TASK DETAILS - Both the line containing "Rendered at 1275 by 1650 pixels." and the line containing "List each element's" belong to the span. Output exactly that span from the listing below, and nothing outside it.

Segment Start: INPUT DATA

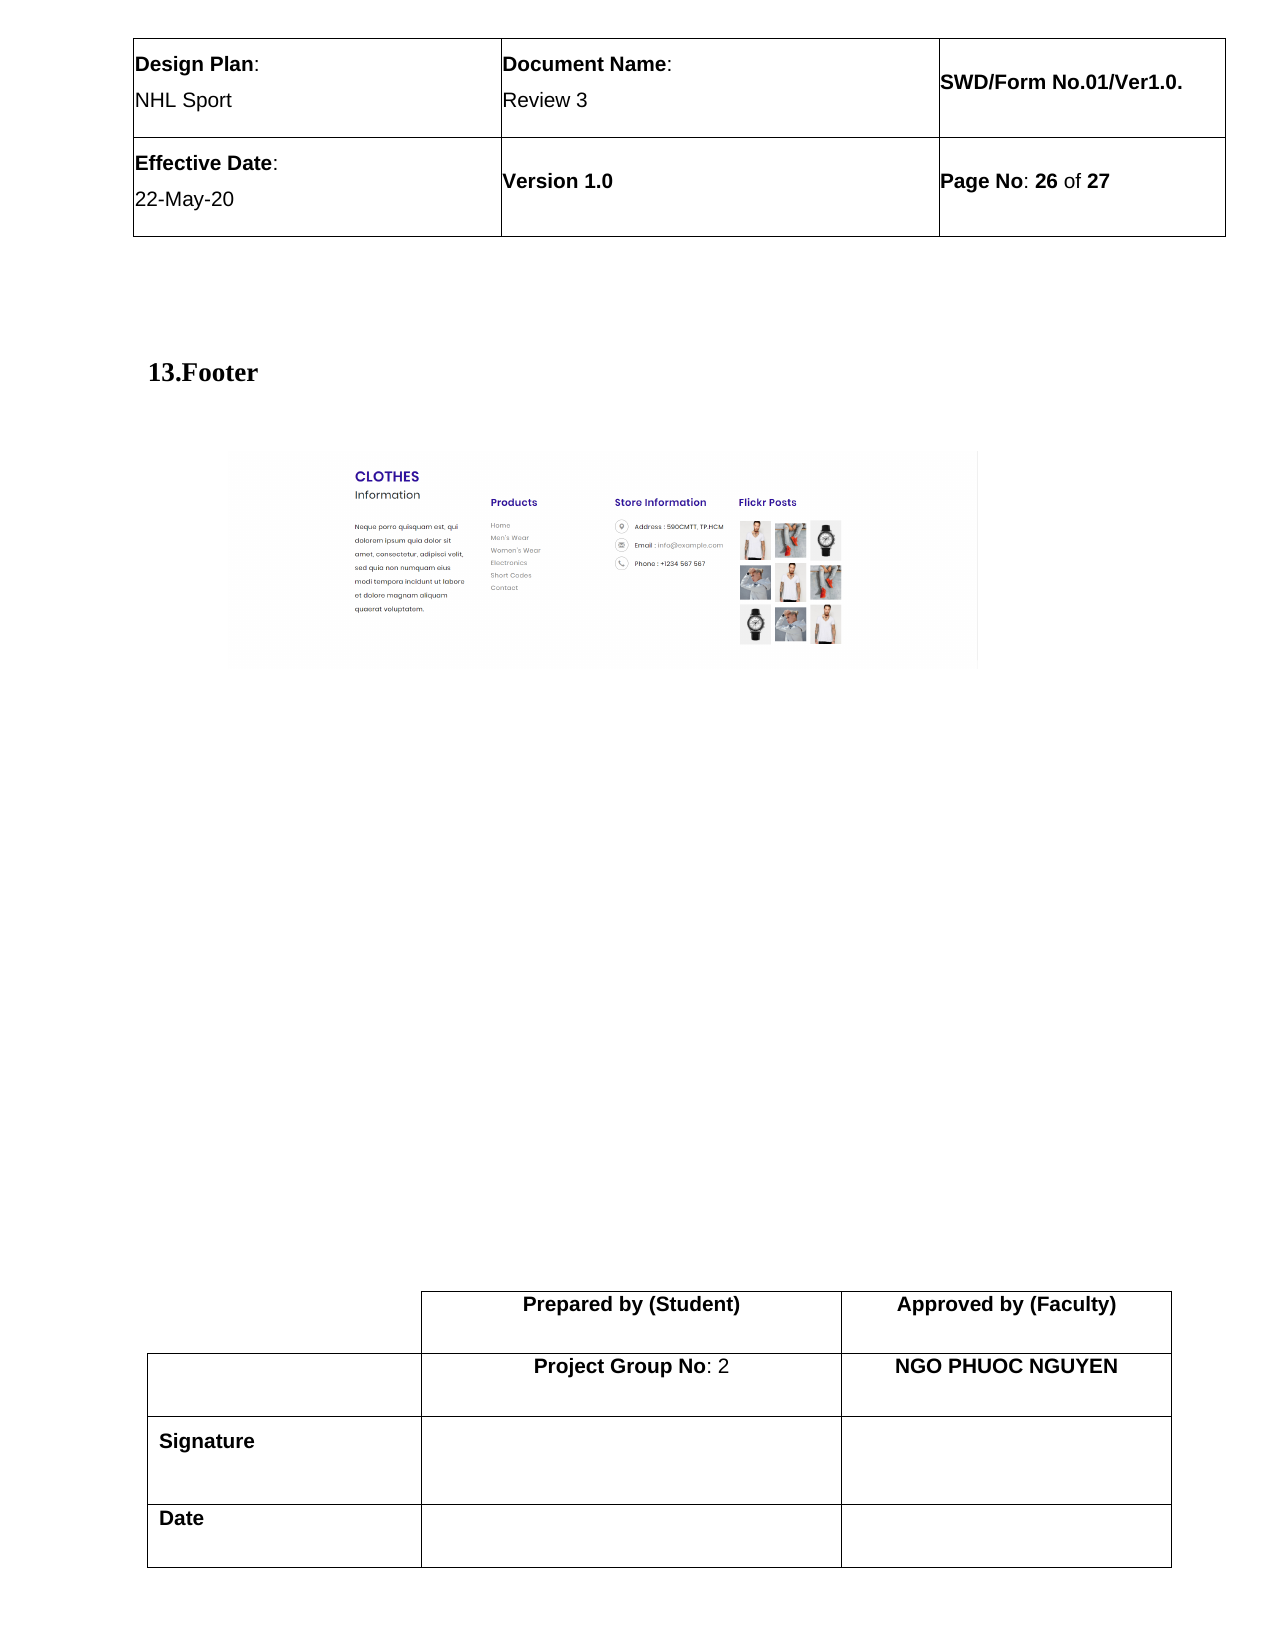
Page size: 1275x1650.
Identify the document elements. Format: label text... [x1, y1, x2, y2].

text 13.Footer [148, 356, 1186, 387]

Segment End: INPUT DATA
Segment Start: INPUT DATA

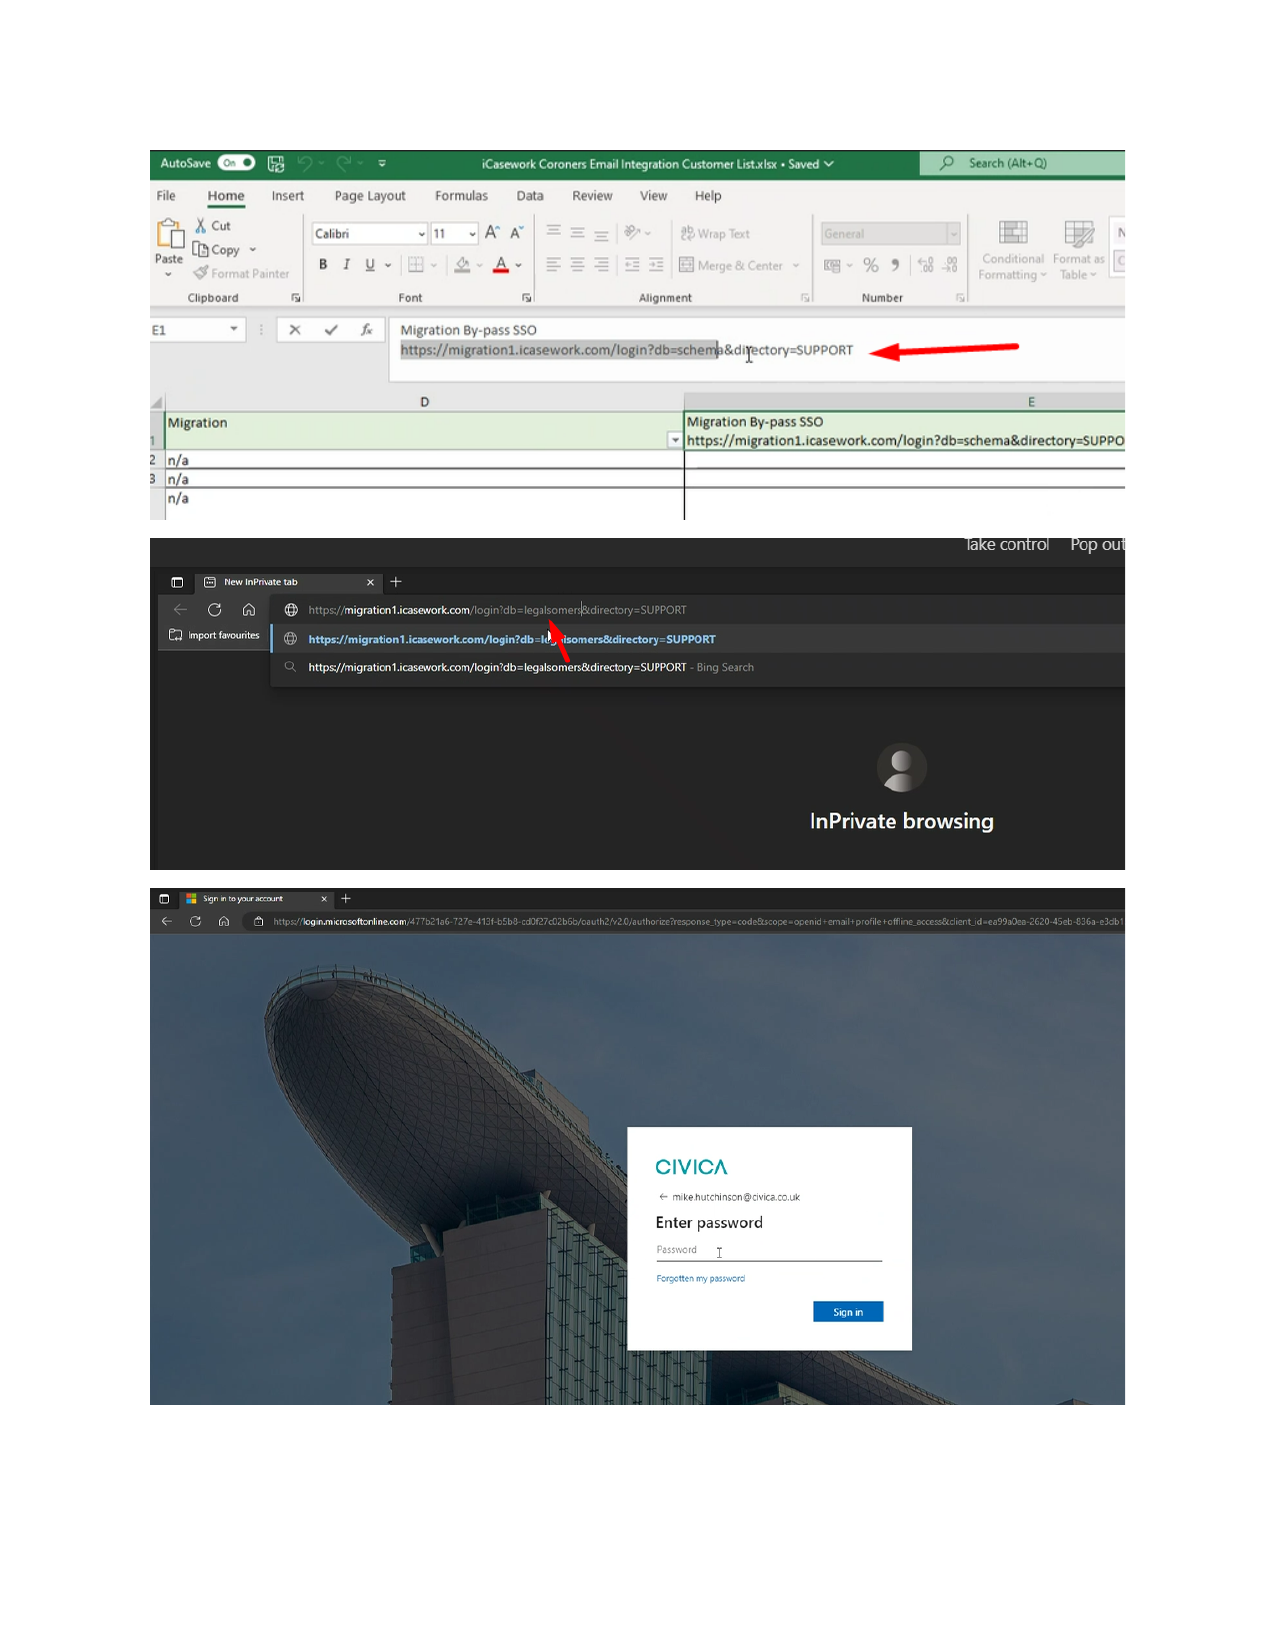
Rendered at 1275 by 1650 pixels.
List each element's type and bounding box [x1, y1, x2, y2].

Segment End: INPUT DATA

OUTPUT FOR THIS TASK -
Rendered at 1275 by 1650 pixels.
List each element's type and bounding box [x1, y1, x2, y2].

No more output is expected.